== EXERCISE DIRECTIONS ==
Starting from the line that holds "- cereal bowl [267,387,353,455]", print each remaining line of the entries exactly, ending with the last.

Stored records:

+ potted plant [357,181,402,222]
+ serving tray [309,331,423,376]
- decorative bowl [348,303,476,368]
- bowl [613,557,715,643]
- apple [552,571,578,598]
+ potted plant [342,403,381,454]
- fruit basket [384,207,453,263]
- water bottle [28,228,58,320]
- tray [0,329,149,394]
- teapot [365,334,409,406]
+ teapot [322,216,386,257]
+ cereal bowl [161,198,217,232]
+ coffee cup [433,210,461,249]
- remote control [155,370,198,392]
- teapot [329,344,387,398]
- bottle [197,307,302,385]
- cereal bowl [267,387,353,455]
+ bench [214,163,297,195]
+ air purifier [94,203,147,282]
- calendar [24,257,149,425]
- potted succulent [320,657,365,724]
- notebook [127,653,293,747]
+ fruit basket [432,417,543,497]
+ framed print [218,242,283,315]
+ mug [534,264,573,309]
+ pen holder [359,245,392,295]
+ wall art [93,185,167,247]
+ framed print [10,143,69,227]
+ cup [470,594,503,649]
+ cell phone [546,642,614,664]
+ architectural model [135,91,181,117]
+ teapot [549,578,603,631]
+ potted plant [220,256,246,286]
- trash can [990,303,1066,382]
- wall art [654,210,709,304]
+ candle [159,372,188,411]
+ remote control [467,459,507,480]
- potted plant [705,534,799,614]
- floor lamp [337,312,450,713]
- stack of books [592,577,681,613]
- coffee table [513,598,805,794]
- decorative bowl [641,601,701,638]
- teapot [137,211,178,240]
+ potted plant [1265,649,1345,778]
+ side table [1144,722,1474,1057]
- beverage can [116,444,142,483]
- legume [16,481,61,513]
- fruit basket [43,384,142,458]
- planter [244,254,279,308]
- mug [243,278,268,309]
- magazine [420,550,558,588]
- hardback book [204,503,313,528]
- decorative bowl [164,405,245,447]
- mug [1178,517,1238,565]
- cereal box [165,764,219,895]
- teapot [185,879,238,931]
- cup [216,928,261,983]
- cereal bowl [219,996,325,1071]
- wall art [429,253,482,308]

== COMPLETED EXERCISE ==
- cereal bowl [267,387,353,455]
+ bench [214,163,297,195]
+ air purifier [94,203,147,282]
- calendar [24,257,149,425]
- potted succulent [320,657,365,724]
- notebook [127,653,293,747]
+ fruit basket [432,417,543,497]
+ framed print [218,242,283,315]
+ mug [534,264,573,309]
+ pen holder [359,245,392,295]
+ wall art [93,185,167,247]
+ framed print [10,143,69,227]
+ cup [470,594,503,649]
+ cell phone [546,642,614,664]
+ architectural model [135,91,181,117]
+ teapot [549,578,603,631]
+ potted plant [220,256,246,286]
- trash can [990,303,1066,382]
- wall art [654,210,709,304]
+ candle [159,372,188,411]
+ remote control [467,459,507,480]
- potted plant [705,534,799,614]
- floor lamp [337,312,450,713]
- stack of books [592,577,681,613]
- coffee table [513,598,805,794]
- decorative bowl [641,601,701,638]
- teapot [137,211,178,240]
+ potted plant [1265,649,1345,778]
+ side table [1144,722,1474,1057]
- beverage can [116,444,142,483]
- legume [16,481,61,513]
- fruit basket [43,384,142,458]
- planter [244,254,279,308]
- mug [243,278,268,309]
- magazine [420,550,558,588]
- hardback book [204,503,313,528]
- decorative bowl [164,405,245,447]
- mug [1178,517,1238,565]
- cereal box [165,764,219,895]
- teapot [185,879,238,931]
- cup [216,928,261,983]
- cereal bowl [219,996,325,1071]
- wall art [429,253,482,308]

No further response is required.